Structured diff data
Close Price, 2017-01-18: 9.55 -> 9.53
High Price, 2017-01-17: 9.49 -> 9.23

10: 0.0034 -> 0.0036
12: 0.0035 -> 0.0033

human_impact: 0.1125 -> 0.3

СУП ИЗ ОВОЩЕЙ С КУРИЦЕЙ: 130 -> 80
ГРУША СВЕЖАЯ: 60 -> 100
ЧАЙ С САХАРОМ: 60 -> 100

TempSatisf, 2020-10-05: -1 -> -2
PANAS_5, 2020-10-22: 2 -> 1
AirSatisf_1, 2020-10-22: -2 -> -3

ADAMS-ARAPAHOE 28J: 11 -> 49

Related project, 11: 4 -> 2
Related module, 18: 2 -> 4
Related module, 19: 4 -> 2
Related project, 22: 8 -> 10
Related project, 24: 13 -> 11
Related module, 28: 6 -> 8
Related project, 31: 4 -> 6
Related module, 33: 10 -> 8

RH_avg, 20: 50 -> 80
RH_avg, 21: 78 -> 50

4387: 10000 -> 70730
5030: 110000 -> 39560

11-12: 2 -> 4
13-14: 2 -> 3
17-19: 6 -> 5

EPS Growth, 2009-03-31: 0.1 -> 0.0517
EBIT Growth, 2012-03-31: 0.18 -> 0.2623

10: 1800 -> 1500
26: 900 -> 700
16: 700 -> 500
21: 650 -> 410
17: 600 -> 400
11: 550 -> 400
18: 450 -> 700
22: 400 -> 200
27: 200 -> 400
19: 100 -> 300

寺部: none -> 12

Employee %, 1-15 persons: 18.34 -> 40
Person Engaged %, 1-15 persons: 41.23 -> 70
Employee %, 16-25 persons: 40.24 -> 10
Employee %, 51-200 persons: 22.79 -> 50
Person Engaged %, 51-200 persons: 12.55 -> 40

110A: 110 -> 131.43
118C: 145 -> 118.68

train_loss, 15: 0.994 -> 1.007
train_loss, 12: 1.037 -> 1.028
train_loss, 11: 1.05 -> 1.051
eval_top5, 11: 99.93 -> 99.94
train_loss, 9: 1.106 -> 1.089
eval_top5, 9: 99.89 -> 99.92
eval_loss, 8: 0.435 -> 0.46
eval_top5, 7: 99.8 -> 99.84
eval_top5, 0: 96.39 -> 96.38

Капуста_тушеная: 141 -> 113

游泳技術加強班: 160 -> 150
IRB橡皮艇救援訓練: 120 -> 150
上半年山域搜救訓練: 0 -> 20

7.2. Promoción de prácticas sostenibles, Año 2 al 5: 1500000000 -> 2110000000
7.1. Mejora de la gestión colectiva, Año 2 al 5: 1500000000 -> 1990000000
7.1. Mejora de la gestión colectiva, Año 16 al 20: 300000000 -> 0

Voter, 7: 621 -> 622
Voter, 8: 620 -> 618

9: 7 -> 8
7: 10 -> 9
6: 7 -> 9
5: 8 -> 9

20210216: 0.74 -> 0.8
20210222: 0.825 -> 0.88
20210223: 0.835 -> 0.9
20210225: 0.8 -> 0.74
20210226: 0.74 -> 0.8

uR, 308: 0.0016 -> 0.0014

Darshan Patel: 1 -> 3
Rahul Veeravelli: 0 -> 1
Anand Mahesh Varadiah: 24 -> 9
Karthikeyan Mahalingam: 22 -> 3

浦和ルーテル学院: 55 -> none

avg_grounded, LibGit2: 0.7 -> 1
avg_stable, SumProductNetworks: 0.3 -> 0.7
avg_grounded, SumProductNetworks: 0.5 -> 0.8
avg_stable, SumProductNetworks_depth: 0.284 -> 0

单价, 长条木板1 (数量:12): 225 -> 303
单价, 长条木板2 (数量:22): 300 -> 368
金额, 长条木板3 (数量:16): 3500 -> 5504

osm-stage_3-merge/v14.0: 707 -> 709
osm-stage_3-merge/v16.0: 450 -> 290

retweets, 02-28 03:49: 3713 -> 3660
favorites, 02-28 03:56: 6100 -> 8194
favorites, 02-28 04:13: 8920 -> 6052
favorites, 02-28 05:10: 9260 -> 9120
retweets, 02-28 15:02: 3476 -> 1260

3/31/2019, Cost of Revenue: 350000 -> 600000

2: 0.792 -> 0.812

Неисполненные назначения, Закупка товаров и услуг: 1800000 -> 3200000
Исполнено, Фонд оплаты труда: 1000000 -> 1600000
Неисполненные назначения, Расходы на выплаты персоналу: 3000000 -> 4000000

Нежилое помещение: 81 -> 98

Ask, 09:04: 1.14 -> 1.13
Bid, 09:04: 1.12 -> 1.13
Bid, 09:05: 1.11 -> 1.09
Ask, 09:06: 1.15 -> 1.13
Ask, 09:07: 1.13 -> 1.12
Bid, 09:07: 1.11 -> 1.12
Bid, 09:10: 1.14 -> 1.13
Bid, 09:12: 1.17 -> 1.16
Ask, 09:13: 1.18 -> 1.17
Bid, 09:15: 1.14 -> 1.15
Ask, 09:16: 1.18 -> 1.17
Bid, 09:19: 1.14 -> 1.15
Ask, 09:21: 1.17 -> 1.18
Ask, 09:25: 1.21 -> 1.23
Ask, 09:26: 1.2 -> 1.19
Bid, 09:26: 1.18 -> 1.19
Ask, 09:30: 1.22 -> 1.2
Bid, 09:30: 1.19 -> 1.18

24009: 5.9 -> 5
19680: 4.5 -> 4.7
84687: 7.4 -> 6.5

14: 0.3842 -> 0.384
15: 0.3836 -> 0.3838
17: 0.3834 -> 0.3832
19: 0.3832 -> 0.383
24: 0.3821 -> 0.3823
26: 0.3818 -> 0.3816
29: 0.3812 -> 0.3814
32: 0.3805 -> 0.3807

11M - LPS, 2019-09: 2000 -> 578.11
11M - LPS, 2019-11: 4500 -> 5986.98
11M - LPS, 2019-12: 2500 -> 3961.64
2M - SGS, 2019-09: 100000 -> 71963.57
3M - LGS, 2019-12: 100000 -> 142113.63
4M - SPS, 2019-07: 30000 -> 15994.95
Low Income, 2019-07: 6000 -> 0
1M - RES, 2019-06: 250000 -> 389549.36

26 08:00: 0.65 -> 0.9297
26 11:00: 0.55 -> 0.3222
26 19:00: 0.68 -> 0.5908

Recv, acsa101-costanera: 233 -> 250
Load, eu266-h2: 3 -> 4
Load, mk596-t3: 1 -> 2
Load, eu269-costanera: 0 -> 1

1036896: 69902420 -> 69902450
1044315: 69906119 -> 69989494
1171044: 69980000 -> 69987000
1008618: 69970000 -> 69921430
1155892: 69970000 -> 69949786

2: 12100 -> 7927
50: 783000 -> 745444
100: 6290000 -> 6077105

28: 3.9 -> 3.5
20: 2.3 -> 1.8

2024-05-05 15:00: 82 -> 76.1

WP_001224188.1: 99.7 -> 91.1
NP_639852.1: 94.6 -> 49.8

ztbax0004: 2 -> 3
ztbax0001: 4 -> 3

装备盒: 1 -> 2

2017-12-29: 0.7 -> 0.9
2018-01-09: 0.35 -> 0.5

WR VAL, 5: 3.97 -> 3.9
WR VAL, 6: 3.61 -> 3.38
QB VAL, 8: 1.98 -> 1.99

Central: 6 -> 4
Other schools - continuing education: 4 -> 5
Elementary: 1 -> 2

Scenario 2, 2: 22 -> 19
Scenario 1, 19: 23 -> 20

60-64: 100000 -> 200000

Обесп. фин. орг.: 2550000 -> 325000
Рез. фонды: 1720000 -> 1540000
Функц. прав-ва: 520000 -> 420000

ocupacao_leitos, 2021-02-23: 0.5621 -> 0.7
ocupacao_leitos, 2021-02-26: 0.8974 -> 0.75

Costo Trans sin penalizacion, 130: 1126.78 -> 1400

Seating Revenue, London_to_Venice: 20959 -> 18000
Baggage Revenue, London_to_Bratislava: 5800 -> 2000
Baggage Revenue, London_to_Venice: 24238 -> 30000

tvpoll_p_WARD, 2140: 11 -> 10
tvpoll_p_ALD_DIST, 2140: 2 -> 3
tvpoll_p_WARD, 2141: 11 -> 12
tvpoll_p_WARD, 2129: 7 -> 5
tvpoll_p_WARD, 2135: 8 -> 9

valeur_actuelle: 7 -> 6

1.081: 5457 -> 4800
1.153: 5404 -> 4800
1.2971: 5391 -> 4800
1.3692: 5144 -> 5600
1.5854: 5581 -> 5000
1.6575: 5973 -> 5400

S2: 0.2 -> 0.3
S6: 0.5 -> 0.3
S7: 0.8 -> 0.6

#### ABOUT THIS EXERCISE
Taking the lines above, repeat exactly those from the line that contains "13-14: 2 -> 3" through the line that contains "上半年山域搜救訓練: 0 -> 20", and both of those lines as well. Include nothing else.

#### RESPONSE
13-14: 2 -> 3
17-19: 6 -> 5

EPS Growth, 2009-03-31: 0.1 -> 0.0517
EBIT Growth, 2012-03-31: 0.18 -> 0.2623

10: 1800 -> 1500
26: 900 -> 700
16: 700 -> 500
21: 650 -> 410
17: 600 -> 400
11: 550 -> 400
18: 450 -> 700
22: 400 -> 200
27: 200 -> 400
19: 100 -> 300

寺部: none -> 12

Employee %, 1-15 persons: 18.34 -> 40
Person Engaged %, 1-15 persons: 41.23 -> 70
Employee %, 16-25 persons: 40.24 -> 10
Employee %, 51-200 persons: 22.79 -> 50
Person Engaged %, 51-200 persons: 12.55 -> 40

110A: 110 -> 131.43
118C: 145 -> 118.68

train_loss, 15: 0.994 -> 1.007
train_loss, 12: 1.037 -> 1.028
train_loss, 11: 1.05 -> 1.051
eval_top5, 11: 99.93 -> 99.94
train_loss, 9: 1.106 -> 1.089
eval_top5, 9: 99.89 -> 99.92
eval_loss, 8: 0.435 -> 0.46
eval_top5, 7: 99.8 -> 99.84
eval_top5, 0: 96.39 -> 96.38

Капуста_тушеная: 141 -> 113

游泳技術加強班: 160 -> 150
IRB橡皮艇救援訓練: 120 -> 150
上半年山域搜救訓練: 0 -> 20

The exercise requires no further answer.